Batı felsefesi, hayatı salt bir “yarış ve tırmanış” olarak görürken, “kader”e yol veren İslam tefekkürü, hayatın “yarış” ve “tırmanış” olduğunu kabul etmekle birlikte, insanın “eşref-i mahlûkat” (yaratılmışların en şereflisi) kimliğine ve insanın yaradılış hikmetine daha yakışan bir ekleme yaparak der ki: “Hayat bir yarış, tırmanış ve yakarış(dua=kulluk)tır.”

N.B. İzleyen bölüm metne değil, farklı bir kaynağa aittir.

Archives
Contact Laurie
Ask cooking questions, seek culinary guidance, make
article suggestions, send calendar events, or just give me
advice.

İşte buradan hareketle, bir yazımda şöyle bir söz sarf etmiştim:
“Esas olan kimsenin yüreğine ve emeğine basmadan hayat yolunu koşmak, hayatın güçlüklerini tırmanmaktır.”
Çünkü başkasının yüreğine (vicdanına, duygularına, sevgilerine, üretimine, çıkarlarına) basmak, kavgayı kışkırtır...

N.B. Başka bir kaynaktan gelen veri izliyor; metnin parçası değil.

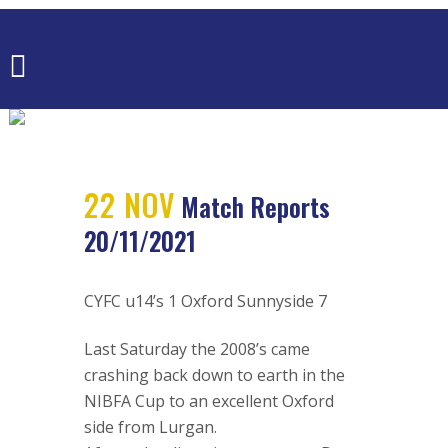
MATCH
REPORTS
20/11/2021
22 NOV
Match Reports
20/11/2021
CYFC u14’s 1 Oxford Sunnyside 7
Last Saturday the 2008’s came
crashing back down to earth in the
NIBFA Cup to an excellent Oxford
side from Lurgan.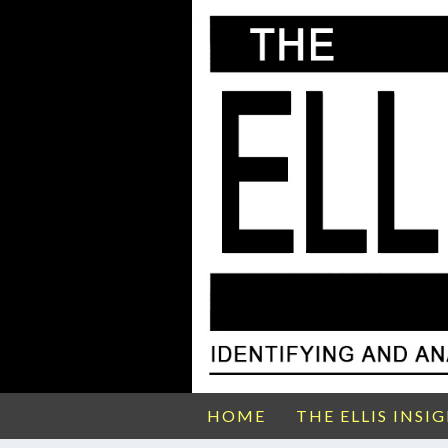
HOME
THE ELLIS INSI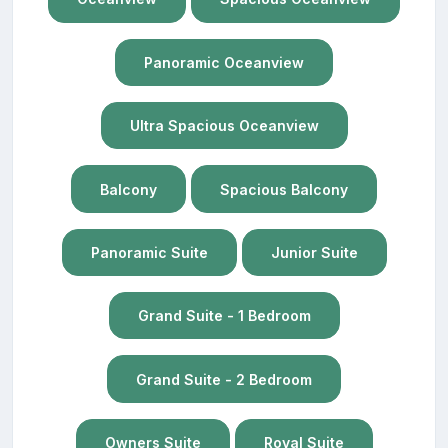
Panoramic Oceanview
Ultra Spacious Oceanview
Balcony
Spacious Balcony
Panoramic Suite
Junior Suite
Grand Suite - 1 Bedroom
Grand Suite - 2 Bedroom
Owners Suite
Royal Suite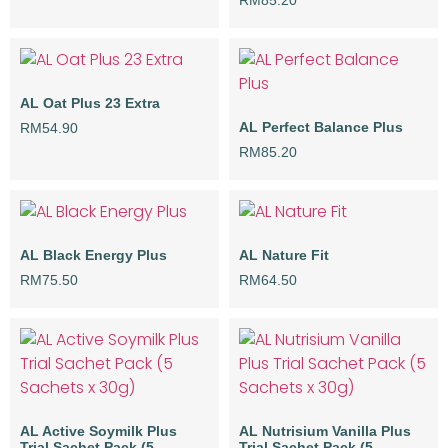
RM
85.20
AL Oat Plus 23 Extra
AL Perfect Balance Plus
RM
54.90
RM
85.20
AL Black Energy Plus
AL Nature Fit
RM
75.50
RM
64.50
AL Active Soymilk Plus
AL Nutrisium Vanilla Plus
Trial Sachet Pack (5
Trial Sachet Pack (5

Bir sürü savaşla bugün tüm dünyanın karşı karşıya bulunduğu “küresel terör”, basılan yüreklerin yanı sıra, yine bir başka biçimde yüreklere basma anlamına gelen adaletsizliklerin (bir anlamda yüreklere basmanın) ürünleridir.
Dünyanın savaş ve terör gibi olgulardan arınması elbette temennimizdir. Ancak bunu sağlayacak bir güce sahip değiliz. Dünyadaki haksızlık ve adaletsizlikleri bireysel çabalarımızla değiştiremeyeceğimize göre, tüm gücümüzü kendimizi değiştirmeye adamak durumundayız. Bunun için de hayatı ve kâinatı okumayı öğrenmemiz lazım.